====== Data shown ======
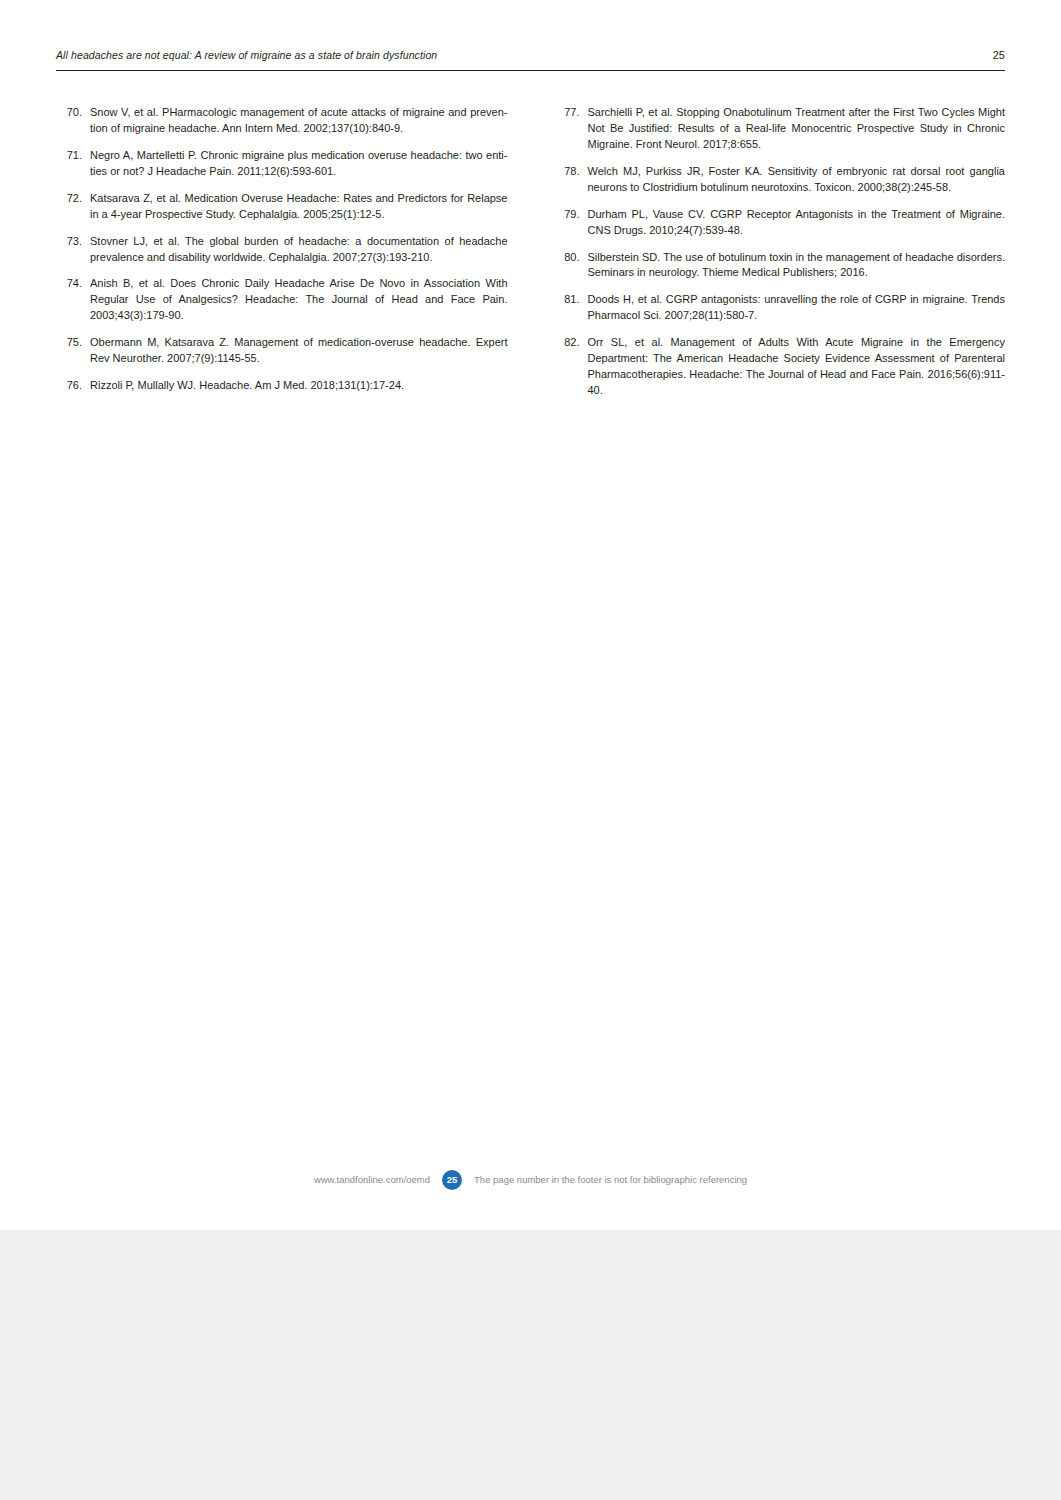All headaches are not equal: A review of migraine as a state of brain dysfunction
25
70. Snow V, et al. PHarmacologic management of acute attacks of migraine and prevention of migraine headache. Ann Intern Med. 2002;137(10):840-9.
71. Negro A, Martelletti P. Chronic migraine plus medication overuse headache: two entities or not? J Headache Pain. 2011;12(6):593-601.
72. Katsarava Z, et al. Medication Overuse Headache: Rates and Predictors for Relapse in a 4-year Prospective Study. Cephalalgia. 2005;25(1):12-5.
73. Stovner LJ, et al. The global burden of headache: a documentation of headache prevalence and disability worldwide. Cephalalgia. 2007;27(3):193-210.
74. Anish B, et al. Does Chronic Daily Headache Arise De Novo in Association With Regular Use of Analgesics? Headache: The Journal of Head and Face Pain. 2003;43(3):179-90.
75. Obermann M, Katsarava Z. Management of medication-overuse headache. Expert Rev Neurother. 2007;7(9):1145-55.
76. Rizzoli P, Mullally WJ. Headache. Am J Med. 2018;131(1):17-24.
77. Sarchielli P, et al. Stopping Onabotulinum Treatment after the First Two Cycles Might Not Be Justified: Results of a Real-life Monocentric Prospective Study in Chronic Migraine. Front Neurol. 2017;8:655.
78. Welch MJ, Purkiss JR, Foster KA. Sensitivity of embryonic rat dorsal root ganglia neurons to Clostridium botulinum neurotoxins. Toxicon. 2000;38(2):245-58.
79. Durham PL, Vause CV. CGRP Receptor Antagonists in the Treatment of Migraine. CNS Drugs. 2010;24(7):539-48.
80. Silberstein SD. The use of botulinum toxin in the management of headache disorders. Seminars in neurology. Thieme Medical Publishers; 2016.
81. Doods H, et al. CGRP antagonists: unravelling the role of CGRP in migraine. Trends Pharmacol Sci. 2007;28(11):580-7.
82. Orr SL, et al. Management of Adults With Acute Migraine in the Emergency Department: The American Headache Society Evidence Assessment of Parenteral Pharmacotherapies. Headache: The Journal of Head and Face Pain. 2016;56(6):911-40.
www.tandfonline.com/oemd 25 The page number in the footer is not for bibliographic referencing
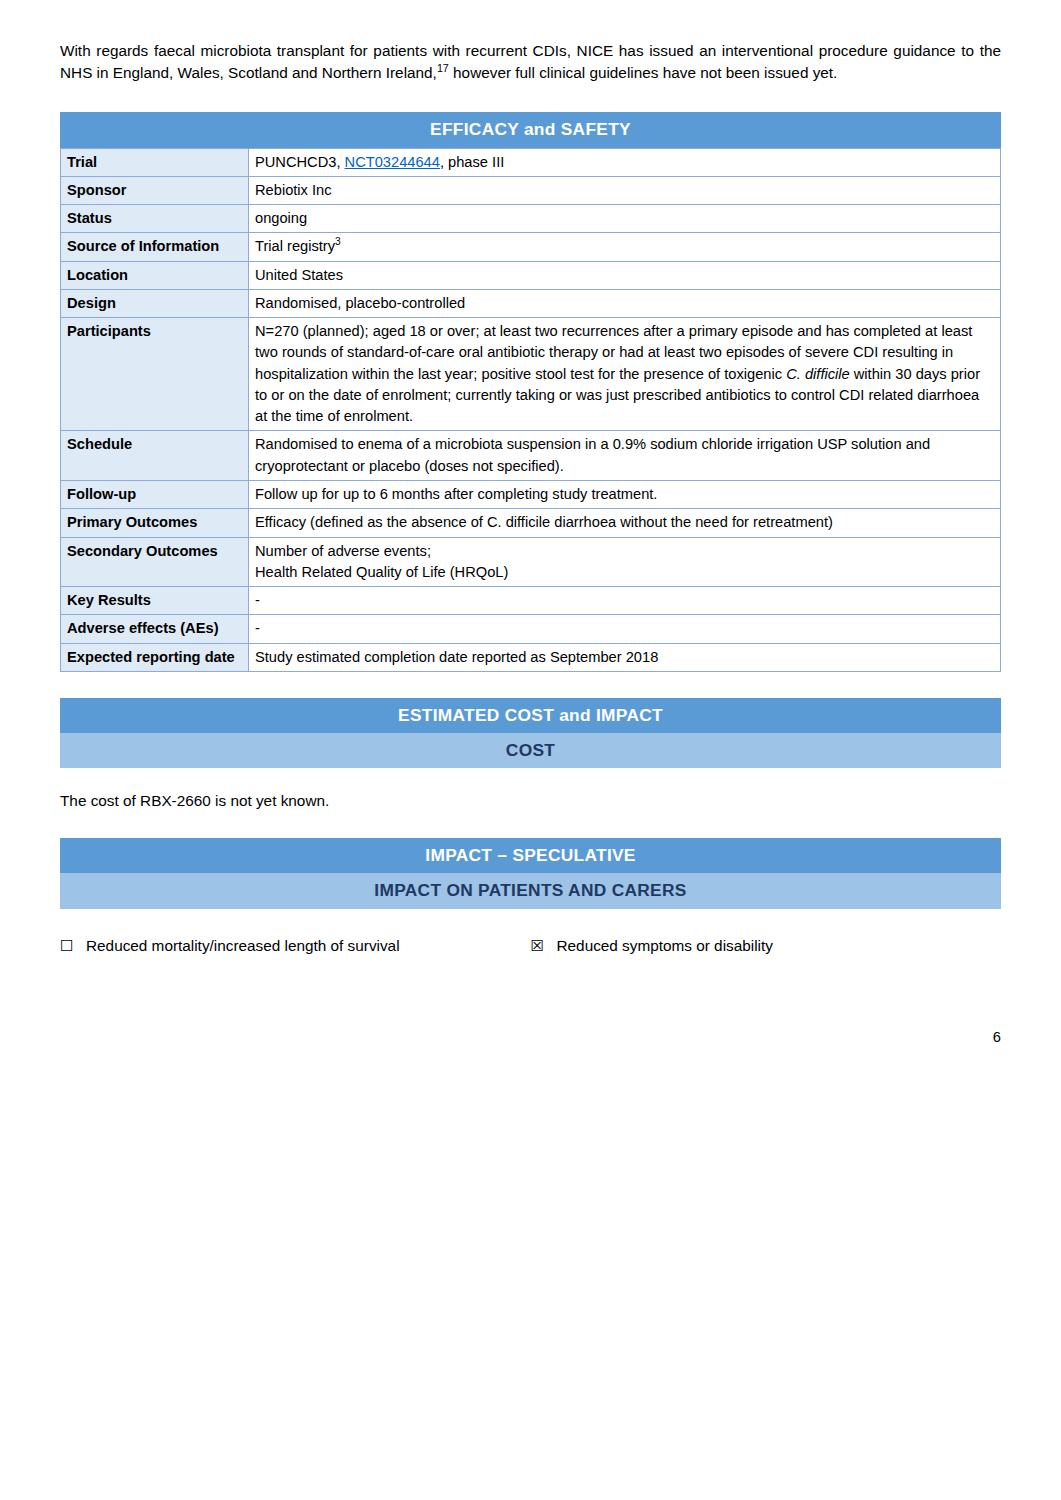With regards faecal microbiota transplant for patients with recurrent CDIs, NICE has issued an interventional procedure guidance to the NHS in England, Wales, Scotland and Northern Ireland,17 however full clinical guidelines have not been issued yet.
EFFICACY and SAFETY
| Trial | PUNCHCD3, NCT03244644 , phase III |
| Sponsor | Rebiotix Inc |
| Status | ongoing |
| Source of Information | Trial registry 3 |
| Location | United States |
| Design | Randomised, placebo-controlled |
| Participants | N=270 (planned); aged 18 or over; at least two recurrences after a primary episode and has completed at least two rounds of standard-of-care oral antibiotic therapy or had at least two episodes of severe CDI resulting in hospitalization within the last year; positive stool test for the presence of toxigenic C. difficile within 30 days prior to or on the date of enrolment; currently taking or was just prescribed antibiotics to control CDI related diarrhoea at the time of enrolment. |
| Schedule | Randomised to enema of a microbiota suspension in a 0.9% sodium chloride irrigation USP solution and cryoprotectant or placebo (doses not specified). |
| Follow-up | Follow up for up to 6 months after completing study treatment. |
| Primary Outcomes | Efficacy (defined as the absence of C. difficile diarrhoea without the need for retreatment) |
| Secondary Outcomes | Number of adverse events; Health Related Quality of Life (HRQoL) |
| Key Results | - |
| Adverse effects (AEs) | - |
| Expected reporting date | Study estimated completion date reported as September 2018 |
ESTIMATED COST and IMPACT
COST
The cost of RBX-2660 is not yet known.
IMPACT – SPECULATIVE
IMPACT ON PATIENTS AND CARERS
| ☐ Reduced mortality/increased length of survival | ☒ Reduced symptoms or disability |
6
======
* **Work task**:
Exactly as they stand, set down all of the entries above, minus every picture.

* **Solution to the exercise**:
All headaches are not equal: A review of migraine as a state of brain dysfunction
25
70. Snow V, et al. PHarmacologic management of acute attacks of migraine and prevention of migraine headache. Ann Intern Med. 2002;137(10):840-9.
71. Negro A, Martelletti P. Chronic migraine plus medication overuse headache: two entities or not? J Headache Pain. 2011;12(6):593-601.
72. Katsarava Z, et al. Medication Overuse Headache: Rates and Predictors for Relapse in a 4-year Prospective Study. Cephalalgia. 2005;25(1):12-5.
73. Stovner LJ, et al. The global burden of headache: a documentation of headache prevalence and disability worldwide. Cephalalgia. 2007;27(3):193-210.
74. Anish B, et al. Does Chronic Daily Headache Arise De Novo in Association With Regular Use of Analgesics? Headache: The Journal of Head and Face Pain. 2003;43(3):179-90.
75. Obermann M, Katsarava Z. Management of medication-overuse headache. Expert Rev Neurother. 2007;7(9):1145-55.
76. Rizzoli P, Mullally WJ. Headache. Am J Med. 2018;131(1):17-24.
77. Sarchielli P, et al. Stopping Onabotulinum Treatment after the First Two Cycles Might Not Be Justified: Results of a Real-life Monocentric Prospective Study in Chronic Migraine. Front Neurol. 2017;8:655.
78. Welch MJ, Purkiss JR, Foster KA. Sensitivity of embryonic rat dorsal root ganglia neurons to Clostridium botulinum neurotoxins. Toxicon. 2000;38(2):245-58.
79. Durham PL, Vause CV. CGRP Receptor Antagonists in the Treatment of Migraine. CNS Drugs. 2010;24(7):539-48.
80. Silberstein SD. The use of botulinum toxin in the management of headache disorders. Seminars in neurology. Thieme Medical Publishers; 2016.
81. Doods H, et al. CGRP antagonists: unravelling the role of CGRP in migraine. Trends Pharmacol Sci. 2007;28(11):580-7.
82. Orr SL, et al. Management of Adults With Acute Migraine in the Emergency Department: The American Headache Society Evidence Assessment of Parenteral Pharmacotherapies. Headache: The Journal of Head and Face Pain. 2016;56(6):911-40.
www.tandfonline.com/oemd 25 The page number in the footer is not for bibliographic referencing
With regards faecal microbiota transplant for patients with recurrent CDIs, NICE has issued an interventional procedure guidance to the NHS in England, Wales, Scotland and Northern Ireland,17 however full clinical guidelines have not been issued yet.
EFFICACY and SAFETY
| Trial | PUNCHCD3, NCT03244644 , phase III |
| Sponsor | Rebiotix Inc |
| Status | ongoing |
| Source of Information | Trial registry 3 |
| Location | United States |
| Design | Randomised, placebo-controlled |
| Participants | N=270 (planned); aged 18 or over; at least two recurrences after a primary episode and has completed at least two rounds of standard-of-care oral antibiotic therapy or had at least two episodes of severe CDI resulting in hospitalization within the last year; positive stool test for the presence of toxigenic C. difficile within 30 days prior to or on the date of enrolment; currently taking or was just prescribed antibiotics to control CDI related diarrhoea at the time of enrolment. |
| Schedule | Randomised to enema of a microbiota suspension in a 0.9% sodium chloride irrigation USP solution and cryoprotectant or placebo (doses not specified). |
| Follow-up | Follow up for up to 6 months after completing study treatment. |
| Primary Outcomes | Efficacy (defined as the absence of C. difficile diarrhoea without the need for retreatment) |
| Secondary Outcomes | Number of adverse events; Health Related Quality of Life (HRQoL) |
| Key Results | - |
| Adverse effects (AEs) | - |
| Expected reporting date | Study estimated completion date reported as September 2018 |
ESTIMATED COST and IMPACT
COST
The cost of RBX-2660 is not yet known.
IMPACT – SPECULATIVE
IMPACT ON PATIENTS AND CARERS
| ☐ Reduced mortality/increased length of survival | ☒ Reduced symptoms or disability |
6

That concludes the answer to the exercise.